Reaction Is Cautious to Teacher Bonus Plan
When Mayor Michael R. Bloomberg reached a breakthrough agreement with the city teachers’ union on Wednesday to offer performance bonuses to teachers working in the city’s most impoverished neighborhoods, he said he hoped it would “provide our best teachers with an incentive to work in high-needs schools.”
But as teachers and other educators began assessing the plan yesterday, some said it was probably not offering enough money to lure teachers with seniority and in middle-class schools into the most challenging assignments.
Instead, they said its effects would be more subtle. It might, they said, be an additional incentive for teachers who are already in struggling schools to stay put; it might cause teachers to turn against flailing colleagues; and it might encourage more schoolwide collaboration.
The New York City plan is not a straightforward arrangement, in which individual teachers throughout a school system receive extra money based on the performance of their students. Rather, bonuses equivalent to $3,000 per teacher will be given to schools that meet overall performance standards.

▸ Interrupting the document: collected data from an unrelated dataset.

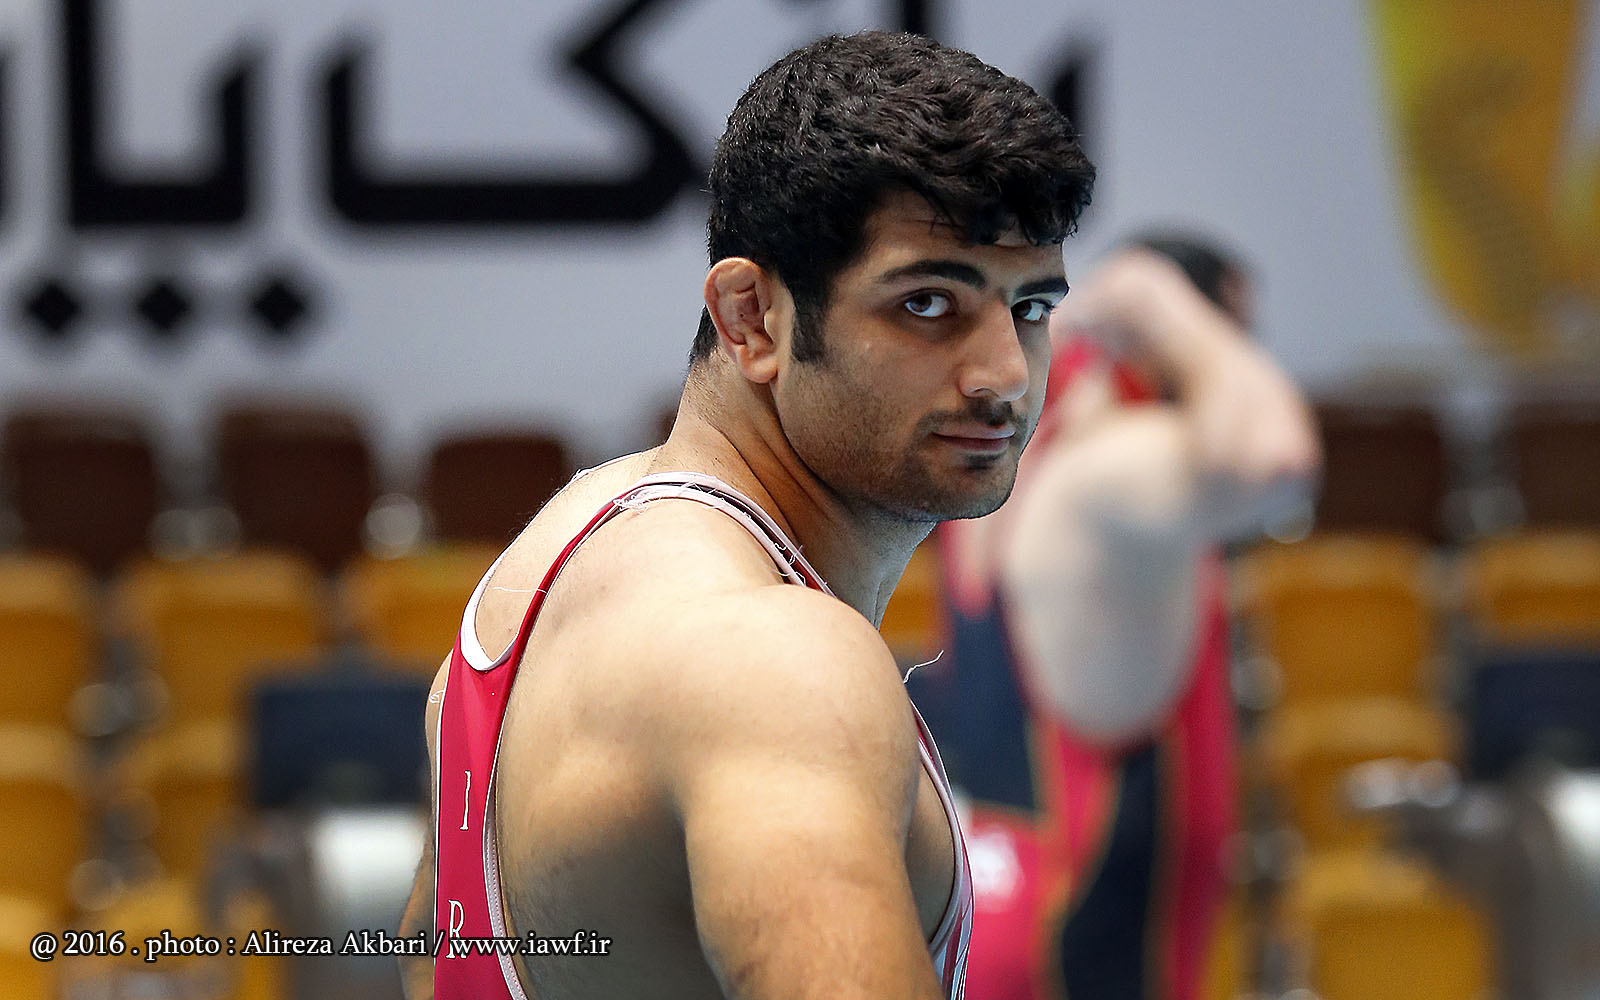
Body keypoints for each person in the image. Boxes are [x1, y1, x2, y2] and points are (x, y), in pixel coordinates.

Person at [397, 31, 1095, 1000]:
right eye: (929, 304)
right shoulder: (779, 666)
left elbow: (430, 957)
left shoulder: (548, 563)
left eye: (1031, 308)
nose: (1004, 376)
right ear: (750, 318)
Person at [931, 235, 1320, 1000]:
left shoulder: (1013, 455)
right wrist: (1160, 304)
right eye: (1240, 341)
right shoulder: (1106, 477)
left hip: (1000, 910)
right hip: (1077, 945)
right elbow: (1276, 459)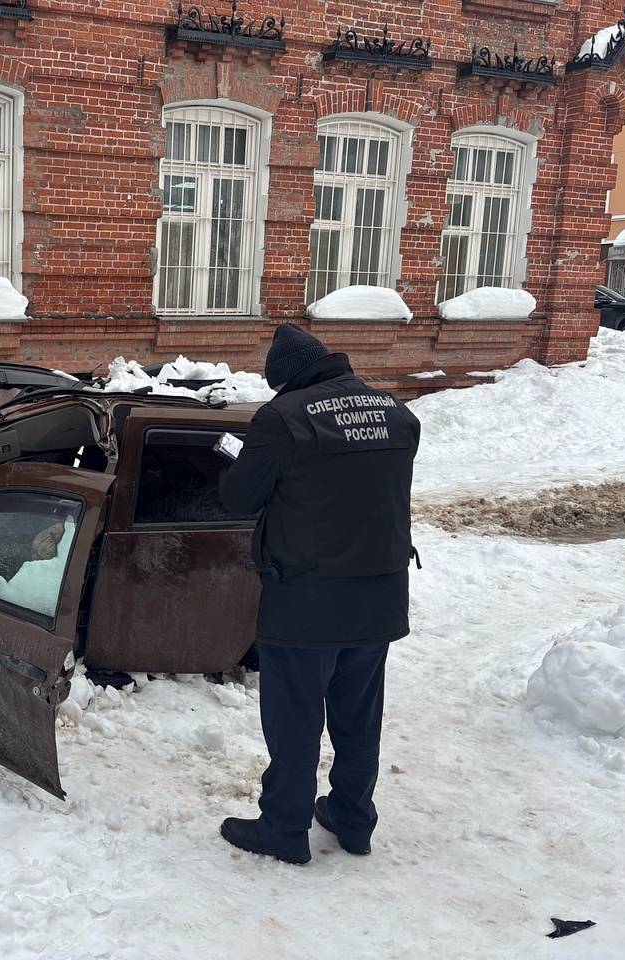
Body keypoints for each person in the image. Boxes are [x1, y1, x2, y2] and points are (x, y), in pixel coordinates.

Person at [217, 323, 421, 865]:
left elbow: (239, 499)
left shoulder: (282, 418)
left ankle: (284, 828)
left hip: (305, 599)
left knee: (295, 720)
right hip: (379, 594)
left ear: (286, 379)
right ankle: (353, 821)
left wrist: (236, 461)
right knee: (359, 718)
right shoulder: (396, 413)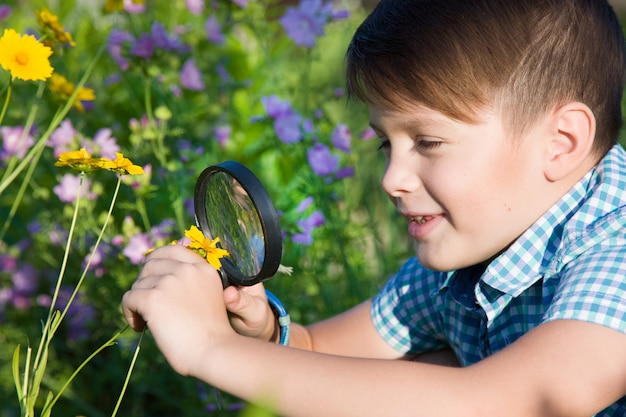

Four-member “compensation committees” at each school, consisting of two teachers, the principal and a principal’s appointee, will decide how to divide the money. They can reward everyone equally or give more money to the teachers whose students’ scores rise the most.
The program is starting this year in 200 schools with high concentrations of poor children. It is expected to reach 400 schools next year. The schools have not been named yet.
So how, exactly, will the prospect (but not the guarantee) of earning $3,000 (or possibly earning far more, or nothing at all) change teachers’ decisions and behavior?
“We’re so early in these experiments in New York and around the country that the answer is, we don’t know,” said Andrew J. Rotherham, a former adviser to President Clinton who is now a director of Education Sector, an independent policy group. “We’ll learn a lot through evaluating this experiment about dollar amounts and how people respond.”
But Mr. Rotherham said the very existence of the program was a crucial message to teachers that their work quality was valued, and not just their seniority and academic degrees, the traditional drivers of teachers’ union pay scales.
“What is actually more important is that it sends a signal that your performance, your effort, your talent, is recognized and rewarded in this industry,” he said. “That is just a culture change in education.”
Kathryn S. Wylde, president of the Partnership for New York City, a business group that is helping underwrite the effort, which will be financed with $20 million in private donations this year, said she hoped the message that good work would in some way be rewarded would be “a significant step toward keeping good teachers in low-performing schools.”
Ms. Wylde said she hoped the program would have a snowball effect, in that if more teachers choose to stay, “you’ll begin to get a critical mass of professionals who feel that it is worth undertaking the toughest challenges, because the world is watching, the world is acknowledging and the world is rewarding you for doing it.”
Chris Cerf, a deputy chancellor at the Department of Education who helped devise the new plan, said the money could inspire teachers to change schools, particularly in the case of people at the end of their careers, whose pensions are calculated by their final years’ salary.
“If it’s not enough,” he said, “we will talk seriously about increasing it.”
Mr. Cerf said the bonuses would change the “level of tolerance for truly poor performance” within schools.
“People are going to be appropriately focused on helping everybody succeed, remediating those who need help and wanting to insert themselves in the larger conversation when those efforts prove unsuccessful,” he said. “I think there’s a tremendous incentive for schools to act as holistic communities.”
“The business types, like the mayor, want to test whether or not money matters as incentives,” she said. “The educator types, like me, know that money matters in terms of salary, predictable base salary, but we want to test the concept of whether achievement will grow when people work together and are respected as a team.”
Annmarie Turcotte, chairwoman of the union chapter at Russell Sage Junior High School in Forest Hills, Queens, said the prospect of a performance bonus would not entice her to a needy school.
“I came from a high-needs school,” she said. “There are just so many other things going on besides test scores, I just found it overwhelming.”
Some teachers bristled at the idea that the money would change their behavior.
“It’s an insult to my intelligence,” said Virginia Barden, the union chapter leader at the Fordham High School for the Arts in the Bronx. “If you are giving all you have, I can give you $1 billion; you don’t have any more to give. That’s the bottom line. These teachers are giving all they have.”
Eli Savit, 24, who spent two years at a struggling Bronx middle school through the Teach for America program and is now in law school, said he doubted whether the program would have enticed him to stay in teaching. But far from insulting, he said he found the idea appealing, particularly if compensation committees end up rewarding teachers based on their accomplishments.
“If you were designated as a teacher who got paid a little bit more for your efforts, it’s almost like a recognition of a job well done,” he said. “That, coupled with the money, I think could entice a lot of people to stay.”